Work to complete: Print every record word for word.

Available data:

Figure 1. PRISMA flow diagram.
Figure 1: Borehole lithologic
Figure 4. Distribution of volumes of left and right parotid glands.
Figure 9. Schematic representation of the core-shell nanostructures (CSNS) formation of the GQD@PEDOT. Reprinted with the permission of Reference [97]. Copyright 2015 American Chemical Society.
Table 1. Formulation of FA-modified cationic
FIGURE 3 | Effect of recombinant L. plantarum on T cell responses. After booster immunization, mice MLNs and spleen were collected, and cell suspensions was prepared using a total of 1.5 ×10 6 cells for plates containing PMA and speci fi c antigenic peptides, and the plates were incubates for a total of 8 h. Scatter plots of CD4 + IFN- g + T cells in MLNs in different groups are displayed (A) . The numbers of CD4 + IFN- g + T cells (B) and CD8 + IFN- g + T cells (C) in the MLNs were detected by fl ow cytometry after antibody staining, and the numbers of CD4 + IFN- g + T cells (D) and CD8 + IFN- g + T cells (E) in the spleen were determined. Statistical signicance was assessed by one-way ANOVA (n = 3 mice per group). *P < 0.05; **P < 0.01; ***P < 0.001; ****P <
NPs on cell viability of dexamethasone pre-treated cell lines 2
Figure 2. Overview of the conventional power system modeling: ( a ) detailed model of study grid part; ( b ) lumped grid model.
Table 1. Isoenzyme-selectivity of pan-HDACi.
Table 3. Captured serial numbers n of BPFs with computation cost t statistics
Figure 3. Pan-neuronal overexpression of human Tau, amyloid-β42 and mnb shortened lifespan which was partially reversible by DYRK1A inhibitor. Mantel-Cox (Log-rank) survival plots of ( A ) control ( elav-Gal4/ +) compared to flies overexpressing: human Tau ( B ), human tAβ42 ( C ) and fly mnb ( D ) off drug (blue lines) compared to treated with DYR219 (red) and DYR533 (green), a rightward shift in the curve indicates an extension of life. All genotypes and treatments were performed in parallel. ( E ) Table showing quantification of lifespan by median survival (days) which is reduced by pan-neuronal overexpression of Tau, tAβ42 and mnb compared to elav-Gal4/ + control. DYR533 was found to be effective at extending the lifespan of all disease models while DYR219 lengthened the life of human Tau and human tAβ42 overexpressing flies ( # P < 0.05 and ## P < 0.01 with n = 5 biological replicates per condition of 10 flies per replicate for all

Task result:
Figure 1. PRISMA flow diagram.
Figure 1: Borehole lithologic
Figure 4. Distribution of volumes of left and right parotid glands.
Figure 9. Schematic representation of the core-shell nanostructures (CSNS) formation of the GQD@PEDOT. Reprinted with the permission of Reference [97]. Copyright 2015 American Chemical Society.
Table 1. Formulation of FA-modified cationic
FIGURE 3 | Effect of recombinant L. plantarum on T cell responses. After booster immunization, mice MLNs and spleen were collected, and cell suspensions was prepared using a total of 1.5 ×10 6 cells for plates containing PMA and speci fi c antigenic peptides, and the plates were incubates for a total of 8 h. Scatter plots of CD4 + IFN- g + T cells in MLNs in different groups are displayed (A) . The numbers of CD4 + IFN- g + T cells (B) and CD8 + IFN- g + T cells (C) in the MLNs were detected by fl ow cytometry after antibody staining, and the numbers of CD4 + IFN- g + T cells (D) and CD8 + IFN- g + T cells (E) in the spleen were determined. Statistical signicance was assessed by one-way ANOVA (n = 3 mice per group). *P < 0.05; **P < 0.01; ***P < 0.001; ****P <
NPs on cell viability of dexamethasone pre-treated cell lines 2
Figure 2. Overview of the conventional power system modeling: ( a ) detailed model of study grid part; ( b ) lumped grid model.
Table 1. Isoenzyme-selectivity of pan-HDACi.
Table 3. Captured serial numbers n of BPFs with computation cost t statistics
Figure 3. Pan-neuronal overexpression of human Tau, amyloid-β42 and mnb shortened lifespan which was partially reversible by DYRK1A inhibitor. Mantel-Cox (Log-rank) survival plots of ( A ) control ( elav-Gal4/ +) compared to flies overexpressing: human Tau ( B ), human tAβ42 ( C ) and fly mnb ( D ) off drug (blue lines) compared to treated with DYR219 (red) and DYR533 (green), a rightward shift in the curve indicates an extension of life. All genotypes and treatments were performed in parallel. ( E ) Table showing quantification of lifespan by median survival (days) which is reduced by pan-neuronal overexpression of Tau, tAβ42 and mnb compared to elav-Gal4/ + control. DYR533 was found to be effective at extending the lifespan of all disease models while DYR219 lengthened the life of human Tau and human tAβ42 overexpressing flies ( # P < 0.05 and ## P < 0.01 with n = 5 biological replicates per condition of 10 flies per replicate for all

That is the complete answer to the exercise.